Shadowrealm - By Paul S. Kemp Page 0,74
“We have to help you now. You do not need hostages. Let them go.”
Another tremor shook the temple. The far wall cracked, crumbled, collapsed.
“Let them go,” Cale said again.
Rivalen eyed him, nodded, and specters poured in through the walls, the collapsed dome, all of them with arms outstretched, their translucent faces twisted by desperation.
Cale understood their language and read their lips.
Help us, they said, but the words only came out as moans.
“I cannot,” Cale said. They were dead, along with their world.
Rivalen grabbed the chalice, whispered a word, and it vanished into his palm. He reached out and started to pull the shadows around them.
Above, another tremor shook the temple and the image of Shar in the dome broke loose, fell intact toward the floor, toward Cale. She would crush him, them.
The darkness grew deep and Cale felt the lurch of movement between worlds.
They materialized in the depths of the Shadowstorm, on the shore of Lake Veladon.
The storm bore down on the refugees. Abelar decided to take it as truth that Regg and the company had slowed it, that their sacrifice had given it pause. He stared at the darkness a long while, tried to pierce its veil through sheer force of will. He sought any sign of his company—a flash of light, the distant clarion of Trewe’s trumpet—but he saw only the storm, heard only the rain and thunder.
A peculiar feeling had hold of him. He felt unsettled, foreign to himself, as if someone else were living through his body. He had never before stood idle when darkness threatened.
But he had no choice. Elden’s safety was his foremost concern.
“I must live with myself.”
The roll of thunder mocked his claim.
He turned and looked south toward the Stonebridge. Sakkors hovered in the air, dark, foreboding, only partially visible through the rain and shadows. Large, winged creatures flew in threes and fours in the shadow-shrouded air around the city, their Shadovar riders leaning over their saddles to eye the land below for any refugees who might try to cross the river or sneak across the bridge.
None would. The refugees huddled in their wagons, carts, and tents, awaiting their fates. Lightning bolts lit the sky and the relentless, hungry thunder of the storm hammered at the camp, eroded the refugees’ spirits.
Abelar left off his self pity and walked among the refugees, peeked into tents, into carts, and offered words of encouragement. Again and again he saw the beginnings of surrender in their tired eyes. They did not have much time and they knew it. Fear polluted the air. They exhaled it with every breath.

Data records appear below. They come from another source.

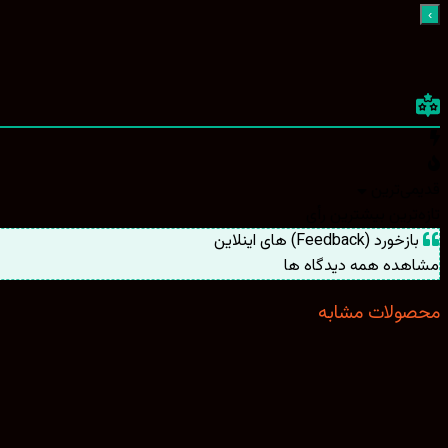
قدیمی‌ترین
تازه‌ترین
بیشترین رأی
بازخورد (Feedback) های اینلاین
مشاهده همه دیدگاه ها
محصولات مشابه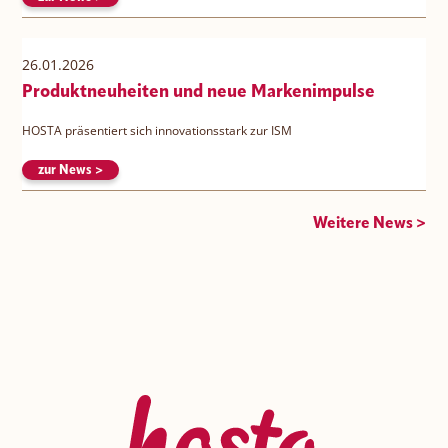
26.01.2026
Produktneuheiten und neue Markenimpulse
HOSTA präsentiert sich innovationsstark zur ISM
zur News >
Weitere News >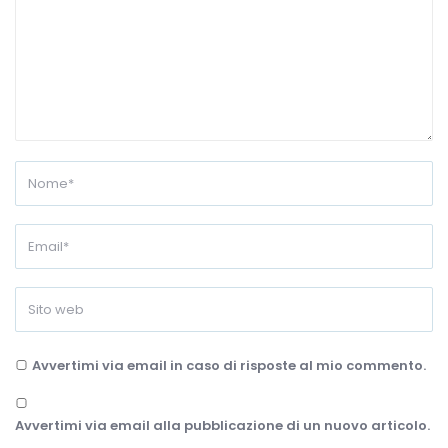
Avvertimi via email in caso di risposte al mio commento.
Avvertimi via email alla pubblicazione di un nuovo articolo.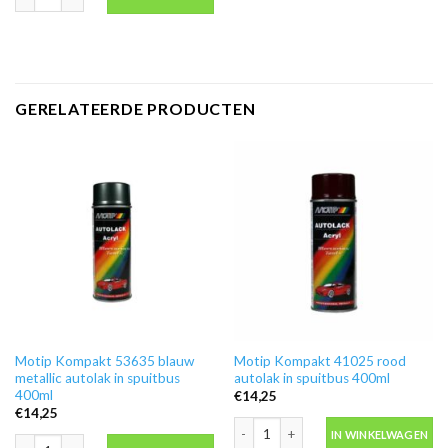
GERELATEERDE PRODUCTEN
Motip Kompakt 53635 blauw
Motip Kompakt 41025 rood
metallic autolak in spuitbus
autolak in spuitbus 400ml
400ml
€
14,25
€
14,25
Motip Kompakt 41025 rood autolak in
IN WINKELWAGEN
Motip Kompakt 53635 blauw metallic autolak in spuitbus 400ml aantal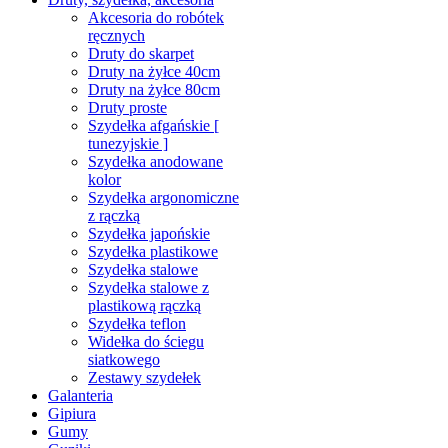
Akcesoria do robótek
ręcznych
Druty do skarpet
Druty na żyłce 40cm
Druty na żyłce 80cm
Druty proste
Szydełka afgańskie [
tunezyjskie ]
Szydełka anodowane
kolor
Szydełka argonomiczne
z rączką
Szydełka japońskie
Szydełka plastikowe
Szydełka stalowe
Szydełka stalowe z
plastikową rączką
Szydełka teflon
Widełka do ściegu
siatkowego
Zestawy szydełek
Galanteria
Gipiura
Gumy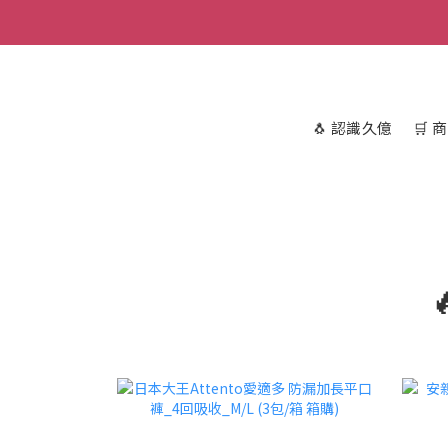
🐧 認識久億
🛒 
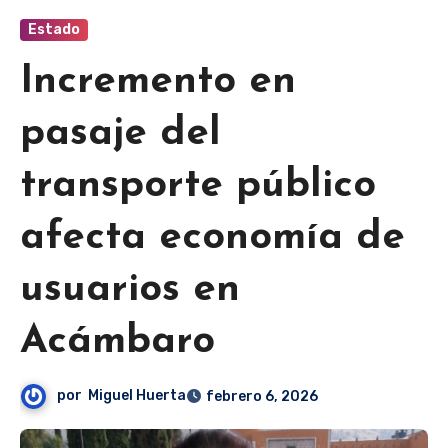
Estado
Incremento en
pasaje del
transporte público
afecta economía de
usuarios en
Acámbaro
por
Miguel Huerta
febrero 6, 2026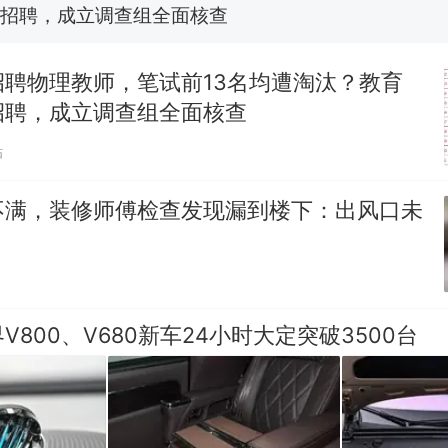
招聘，成立调查组全面核查
台风"白海豚"中心附近最大风力已达15级 最新研判
招聘物理教师，笔试前13名均遭淘汰？教育
那个在床头放菜刀的女孩，因老师一句“跟我回家”
招聘，成立调查组全面核查
热
贴
不满，装修师傅检查发现漏到楼下：出风口未
V800、V680新车24小时大定突破3500台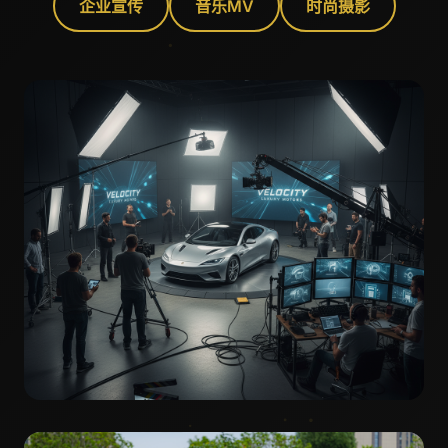
企业宣传
音乐MV
时尚摄影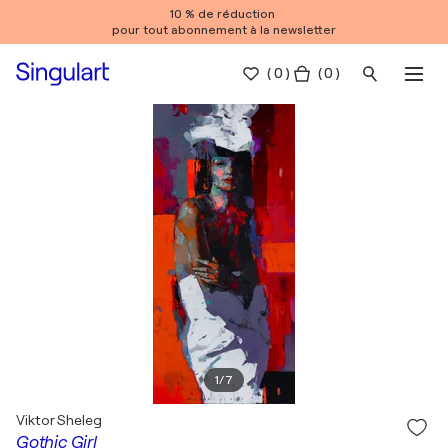
10 % de réduction
pour tout abonnement à la newsletter
(
0
)
( 0 )
1
/
7
Viktor Sheleg
Gothic Girl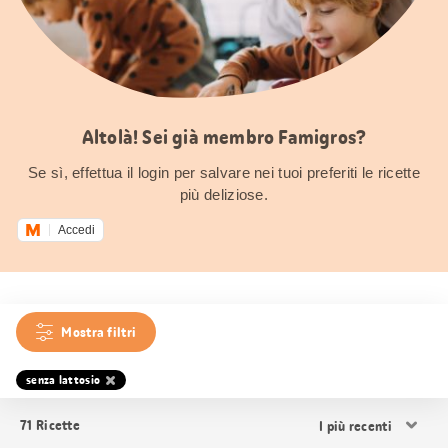
Altolà! Sei già membro Famigros?
Se sì, effettua il login per salvare nei tuoi preferiti le ricette
più deliziose.
Accedi
Mostra filtri
senza lattosio
Ordina
71
Ricette
i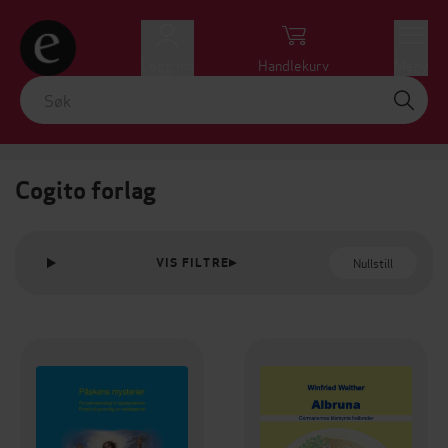
Logg inn
Handlekurv
Meny
Cogito forlag
Nullstill
VIS FILTRE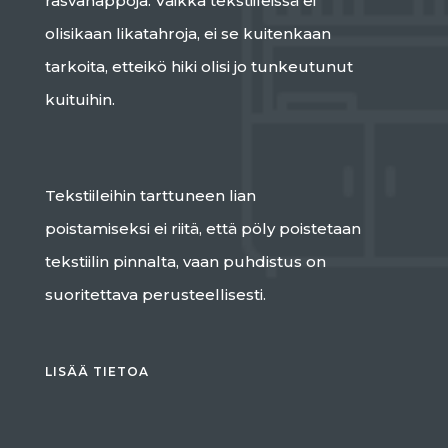
rasvahappoja. Vaikka tekstiileissä ei
olisikaan likatahroja, ei se kuitenkaan
tarkoita, etteikö hiki olisi jo tunkeutunut
kuituihin.
Tekstiileihin tarttuneen lian
poistamiseksi ei riitä, että pöly poistetaan
tekstiilin pinnalta, vaan puhdistus on
suoritettava perusteellisesti.
LISÄÄ TIETOA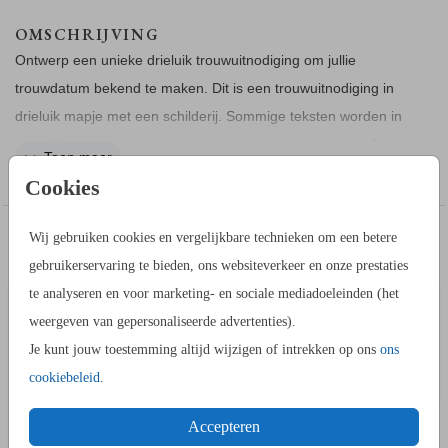
OMSCHRIJVING
Ontwerp een unieke drieluik trouwuitnodiging om jullie
trouwdatum bekend te maken. Dit is een trouwuitnodiging in
drieluik mapje met een schilderij. Sommige teksten worden in
goudfolie gedrukt, wat zorgt voor een extra chique look. Pas
Toon meer
deze trouwkaart eenvoudig aan naar wens in de editor.
Cookies
COLLECTIE
IN DEZELFDE STIJL KUN JE DIT OOK
Wij gebruiken cookies en vergelijkbare technieken om een betere
Bekijk hier alle
bijpassende producten
.
MENUKAART
NAAMKA
BESTELLEN
gebruikerservaring te bieden, ons websiteverkeer en onze prestaties
te analyseren en voor marketing- en sociale mediadoeleinden (het
DRIELUIK ONTWERPEN
weergeven van gepersonaliseerde advertenties).
Bij het ontwerpen van een drieluik trouwkaart is het belangrijk
Je kunt jouw toestemming altijd wijzigen of intrekken op ons
ons
om met een paar dingen rekening te houden:
cookiebeleid
.
Ontwerp niet te dicht op de vouwlijnen:
houd teksten
ruim bij de vouwlijn vandaan. En er is een risico voor het
Accepteren
plaatsen van foto’s, kleurvlakken, etc. precies op de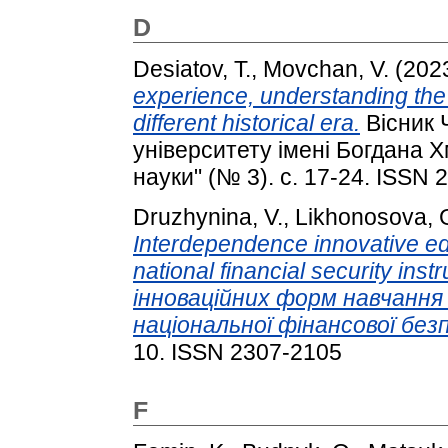
D
Desiatov, T.
,
Movchan, V.
(202
experience, understanding the 
different historical era.
Вісник 
університету імені Богдана Х
науки" (№ 3). с. 17-24. ISSN
Druzhynina, V.
,
Likhonosova, 
Interdependence innovative ed
national financial security i
інноваційних форм навчання
національної фінансової без
10. ISSN 2307-2105
F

“Darkness behind and darkness before,” said an elderly woman shivering in a wool blanket in the rear of a wagon. Fever and fear had turned her pale. “What will we do, Abelar?”
“Endure,” Abelar answered. They could do nothing else, at least for the moment. The word became the spell he incanted to all of them, though he knew it held no magic.
“Endure. Dawn follows night. Endure.”
When he had no more to give the refugees, he slogged through the mud and rain to the covered wagon in which his father and son sheltered. He found Endren standing outside, braving the rain to eye the storm. Endren’s weathercloak billowed in the wind. His moustache and beard drooped from the wet but Abelar saw no sag in his shoulders, no want in his spirit.
“Elden is asleep,” Endren said, seeing Abelar approach and anticipating his question.
“How’s he holding up?” Abelar asked.
“He’s wearing thin.”
“So are all the people,” Abelar said. “This sky drains hope.”
“Aye,” Endren said. “How are you holding up?”
Abelar smiled wanly. “I am wearing thin, too. But I still have hope.”
“As do I,” Endren said, and put a comforting hand on Abelar’s shoulder.
Together, father and son watched the lightning, the boiling black clouds. From a wagon nearby, audible in the small gaps between thunder, Abelar heard a woman’s sobs. He did nothing because there was nothing he could do.
“The storm has slowed,” he said to Endren.
“But not stopped.”
“No, not stopped. I have no word from Erevis Cale.”
“We have hours,” Endren said.
“Perhaps not that long.”
Lightning lit up the storm.
Endren turned to face him. “What will you do if the situation does not change?”
“I will mount the people double and triple on the company’s horses and attempt to cross the river.”
“The river is too fast for horse or man to swim.”
Abelar nodded. “We will charge the bridge. I will lead it.”
Endren stared at him but said nothing.